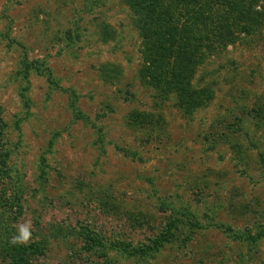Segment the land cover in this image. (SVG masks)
Masks as SVG:
<instances>
[{
    "label": "rangeland",
    "instance_id": "rangeland-1",
    "mask_svg": "<svg viewBox=\"0 0 264 264\" xmlns=\"http://www.w3.org/2000/svg\"><path fill=\"white\" fill-rule=\"evenodd\" d=\"M141 26L0 0V264H264V23L191 66L182 108Z\"/></svg>",
    "mask_w": 264,
    "mask_h": 264
},
{
    "label": "trees",
    "instance_id": "trees-1",
    "mask_svg": "<svg viewBox=\"0 0 264 264\" xmlns=\"http://www.w3.org/2000/svg\"><path fill=\"white\" fill-rule=\"evenodd\" d=\"M123 2L142 25V61L148 81L166 91V97L173 87L181 108L194 103L184 90L190 87L191 66L221 54L235 45L240 35L250 36L264 23V0ZM90 238L99 244L95 237ZM234 239L241 240L242 235L235 234Z\"/></svg>",
    "mask_w": 264,
    "mask_h": 264
},
{
    "label": "clouds",
    "instance_id": "clouds-1",
    "mask_svg": "<svg viewBox=\"0 0 264 264\" xmlns=\"http://www.w3.org/2000/svg\"><path fill=\"white\" fill-rule=\"evenodd\" d=\"M31 237V233L28 227H22L20 229V236L16 237L13 242L27 243Z\"/></svg>",
    "mask_w": 264,
    "mask_h": 264
}]
</instances>
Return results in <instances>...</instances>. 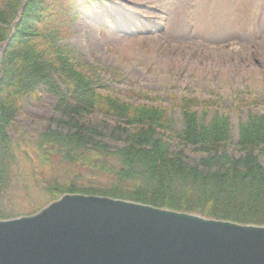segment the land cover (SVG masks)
<instances>
[{
    "label": "trees",
    "instance_id": "obj_1",
    "mask_svg": "<svg viewBox=\"0 0 264 264\" xmlns=\"http://www.w3.org/2000/svg\"><path fill=\"white\" fill-rule=\"evenodd\" d=\"M73 0H25L10 33L21 0H0V44L7 37L0 61V198L10 184V171L23 151L53 173L45 186L48 198L82 193L190 212L208 218L264 225V117L248 113L237 125L241 155L213 149L230 139L228 117L214 112L206 122L188 105L180 104L183 128L175 134L181 145L204 152L196 163L185 161L180 151L156 137V127H166L165 108L133 106L102 93L98 81L75 70L74 50L65 38L71 20L65 16ZM49 92L66 109L55 129L30 140L18 128V139L8 126L23 97ZM188 102V104H187ZM99 113L128 125L123 145L110 147L98 128L82 116ZM65 119V120H64ZM10 215L0 211V218Z\"/></svg>",
    "mask_w": 264,
    "mask_h": 264
},
{
    "label": "rangeland",
    "instance_id": "obj_2",
    "mask_svg": "<svg viewBox=\"0 0 264 264\" xmlns=\"http://www.w3.org/2000/svg\"><path fill=\"white\" fill-rule=\"evenodd\" d=\"M73 1L65 14L72 19L65 42L73 47L75 70L92 76L104 85L102 93L120 102L165 108L169 123L156 127L155 135L188 163L205 154L175 137L183 128L185 99L198 117L207 114L206 122L214 112L226 115L231 137L213 149L241 155L237 125L251 112L264 117V0ZM64 109L49 92L23 97L8 134L16 142L21 128L35 140L57 127ZM82 118L110 147L123 145L131 132L114 117L93 112ZM259 150L254 153L264 164ZM54 172L23 151L10 171L0 211L13 218L44 207L52 201L45 186Z\"/></svg>",
    "mask_w": 264,
    "mask_h": 264
},
{
    "label": "water",
    "instance_id": "obj_3",
    "mask_svg": "<svg viewBox=\"0 0 264 264\" xmlns=\"http://www.w3.org/2000/svg\"><path fill=\"white\" fill-rule=\"evenodd\" d=\"M0 264H264V225L66 192L0 219Z\"/></svg>",
    "mask_w": 264,
    "mask_h": 264
}]
</instances>
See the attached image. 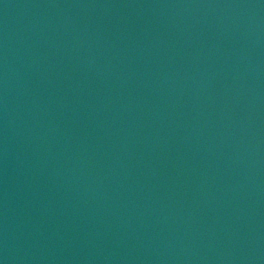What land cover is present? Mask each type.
I'll use <instances>...</instances> for the list:
<instances>
[{
  "label": "water",
  "instance_id": "obj_1",
  "mask_svg": "<svg viewBox=\"0 0 264 264\" xmlns=\"http://www.w3.org/2000/svg\"><path fill=\"white\" fill-rule=\"evenodd\" d=\"M0 264H264V0H0Z\"/></svg>",
  "mask_w": 264,
  "mask_h": 264
}]
</instances>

---*---

### TASK OBJECTIVE:
Rewrite the data, starting at its beginning and ending at the line that contains "2L142 25V61L148 81L166", with "rangeland" changed to "grassland" and everything else left the same. Leave the pictures out.

### WRITTEN SOLUTION:
Segment the land cover in this image. (SVG masks)
Masks as SVG:
<instances>
[{
    "label": "grassland",
    "instance_id": "grassland-1",
    "mask_svg": "<svg viewBox=\"0 0 264 264\" xmlns=\"http://www.w3.org/2000/svg\"><path fill=\"white\" fill-rule=\"evenodd\" d=\"M141 26L0 0V264H264V23L191 66L182 108Z\"/></svg>",
    "mask_w": 264,
    "mask_h": 264
},
{
    "label": "trees",
    "instance_id": "trees-1",
    "mask_svg": "<svg viewBox=\"0 0 264 264\" xmlns=\"http://www.w3.org/2000/svg\"><path fill=\"white\" fill-rule=\"evenodd\" d=\"M123 2L142 25V61L148 81L166 91V97L173 87L181 108L194 103L184 90L190 87L191 66L221 54L235 45L240 35L250 36L264 23V0ZM90 238L99 244L95 237ZM234 239L241 240L242 235L235 234Z\"/></svg>",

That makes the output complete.